Required action ▸
Please duplicate word for word the passage of the college recollections starting with "Back to the" and going on through "Sandra Markham (Barton)".

Source document ▸
——————

Back to the cookery books we went. Where had we gone wrong that first week? Then someone spotted our mistake. So simple really, if only we had listened in class. We had omitted to line the outer edge of the dish with a strip of pastry about an inch wide. This would stop the edge of the pastry from burning and the steam from the apple escaping, therefore producing a succulent APPLE PIE. Third time lucky!! We got it right. I still today have a slight confusion over pies and tarts. The moral of this tale is to never copy a friend no matter how good she normally is and always pay attention in class. 

Sandra Markham (Barton)
The last time we met was when we all set off into the wide world and I headed for the great Metropolis. I am looking forward to hearing what has happened to you all and am so sorry that I cannot be with you. It took me ten years to escape London’s clutches. I’m sure some of you will remember my map-reading skills! In that time, I took every social and academic opportunity that College life offered and thoroughly enjoyed life in London in the Swinging Sixties. I managed to become a qualified teacher. I met my husband and then married on the day 
England won the World Cup, so that certainly helped the celebration to go well. We bought our first house in Wembley and my son was born there in 1969. He is now a Lieutenant-Commander in the Royal Navy, lecturing in Naval Architecture, but like the rest of us, he is wondering what will happen in the next few months.

——————

Entries supplied ▸
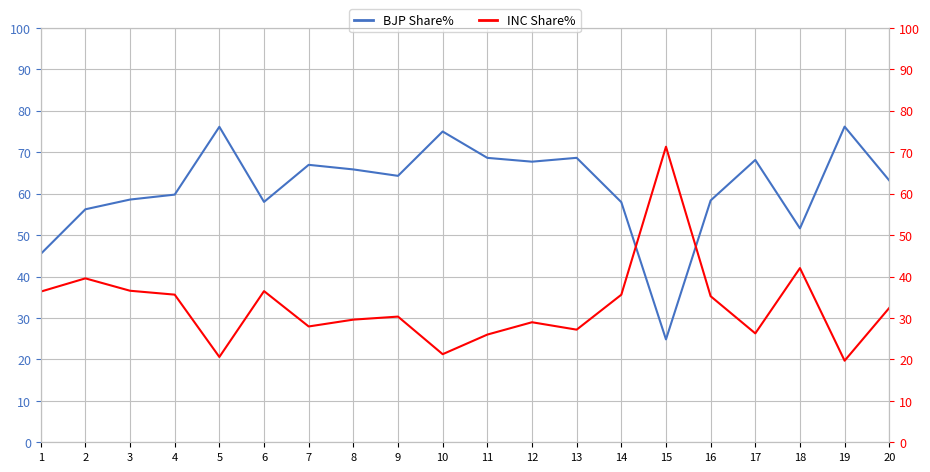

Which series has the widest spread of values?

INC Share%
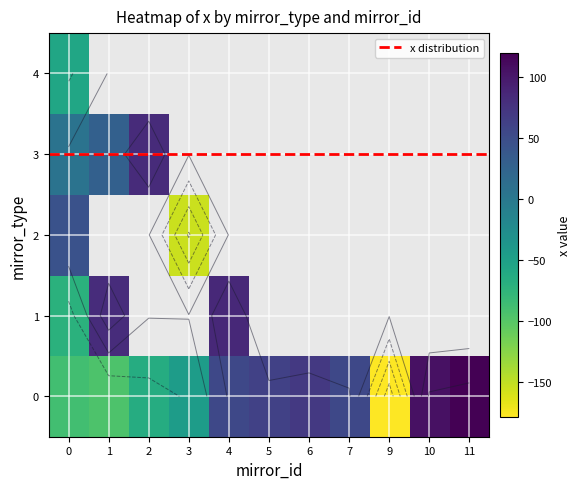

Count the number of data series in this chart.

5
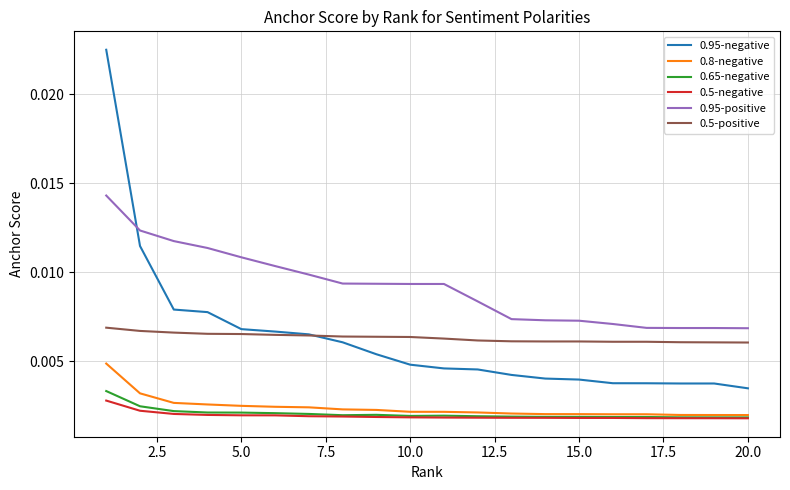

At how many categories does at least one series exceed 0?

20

——————

Solution to this problem ▸
Back to the cookery books we went. Where had we gone wrong that first week? Then someone spotted our mistake. So simple really, if only we had listened in class. We had omitted to line the outer edge of the dish with a strip of pastry about an inch wide. This would stop the edge of the pastry from burning and the steam from the apple escaping, therefore producing a succulent APPLE PIE. Third time lucky!! We got it right. I still today have a slight confusion over pies and tarts. The moral of this tale is to never copy a friend no matter how good she normally is and always pay attention in class. 

Sandra Markham (Barton)